5. Practical Considerations and Limitations
The efficiency, robustness, and transferability of in-context representation learning depend on several technical factors:
- Prompt and Label Representation: Independent axes of demonstration representation (e.g., optimality of label tokens) and demonstration count determine baseline accuracy and learning slope, respectively. Optimizing label representation improves baseline, while larger models extract more per-demo improvement (Marinescu et al., 9 Oct 2025).
- Retrieval and Compositionality: Automated prompt retrieval—by feature similarity or learned ranking—substantially boosts vision ICL, but performance is highly sensitive to example pose, style, and spatial-structural match (Zhang et al., 2023). Multimodal prompt composition via compact intent-oriented summaries enables longer context and higher per-token efficiency (Zhou et al., 2024).
- Scalability: Embedding-level injections and summary tokenization allow efficient scaling to larger context windows and multimodal settings; however, homogeneity or poor alignment of external representations constrains effectiveness (Zhang et al., 22 Sep 2025, Park et al., 2024).
- Generalization and Transfer: In unsupervised or cross-domain meta-learning, in-context representation learners that employ compositional augmentation (mixup, iterative task construction) and sequence modeling generalize better to domains with scarce or unseen labels (Vettoruzzo et al., 2024).
6. Open Problems and Future Directions
Several challenges and research frontiers remain:
- Deployment Gap: Current models can encode but not reliably deploy in-context representations across prompt boundaries or for complex composite tasks. Identifying architectural or training interventions that encourage persistent representation and flexible deployment remains a key challenge (Lepori et al., 4 Feb 2026).
- Mechanistic Localization: Path-patching and attribution analysis may offer mechanistic localization of context-induced representational shifts, clarifying how token-level dynamics are altered by key–value distances (Miyanishi et al., 2024).
- Negative Sampling and Richer Contrastive Objectives: Integrating negative sampling and fully supervised contrastive losses into in-context modules may further improve representation quality and task discrimination, closing the gap with training-time supervised contrastive learning (Miyanishi et al., 2024, Ren et al., 2023).

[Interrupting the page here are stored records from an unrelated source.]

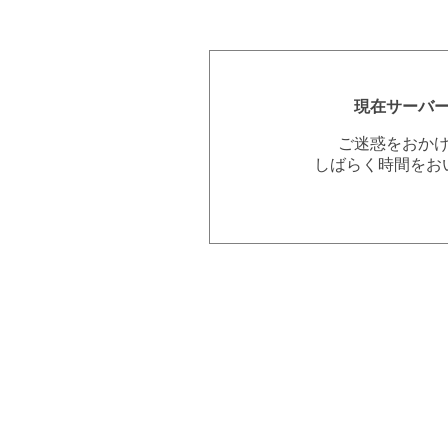
現在サーバ
ご迷惑をおか
しばらく時間をお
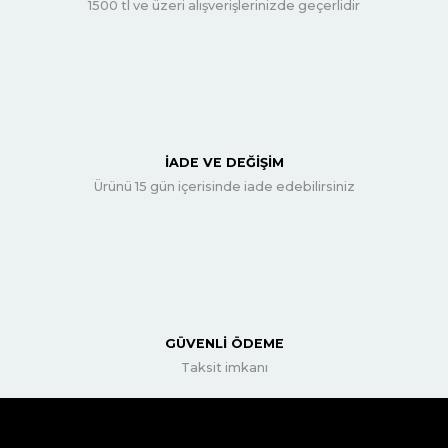
1500 tl ve üzeri alışverişlerinizde geçerlidir
İADE VE DEĞİŞİM
Ürünü 15 gün içerisinde iade edebilirsiniz
GÜVENLİ ÖDEME
Taksit imkanı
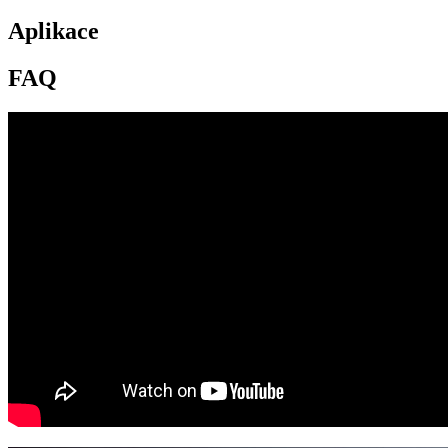
Aplikace
FAQ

- Unified Multimodal ICL: Extending end-to-end unified pipelines to more modalities (e.g., audio, video, tabular) with discrete or continuous tokenization would generalize the framework of in-context representation learning (Sheng et al., 2023, Zhuang et al., 2024).
- Representation-Deployment Bifurcation: Systematic study of when, and by which mechanisms, latent representations become decoupled from model output—and how to create “routing” or “binding” modules that maintain context-relevant geometry over prompt mode transitions (Lepori et al., 4 Feb 2026)—remains an active area.
In summary, in-context representation learning is a foundational paradigm unifying representation learning and context-driven adaptation in large-scale models, with ongoing theoretical, algorithmic, and empirical progress in both unimodal and multimodal domains. It underpins both interpretability and practical deployment of zero- and few-shot capabilities, and will likely remain a focus as models transition toward architecture-agnostic, task-general data-driven inference.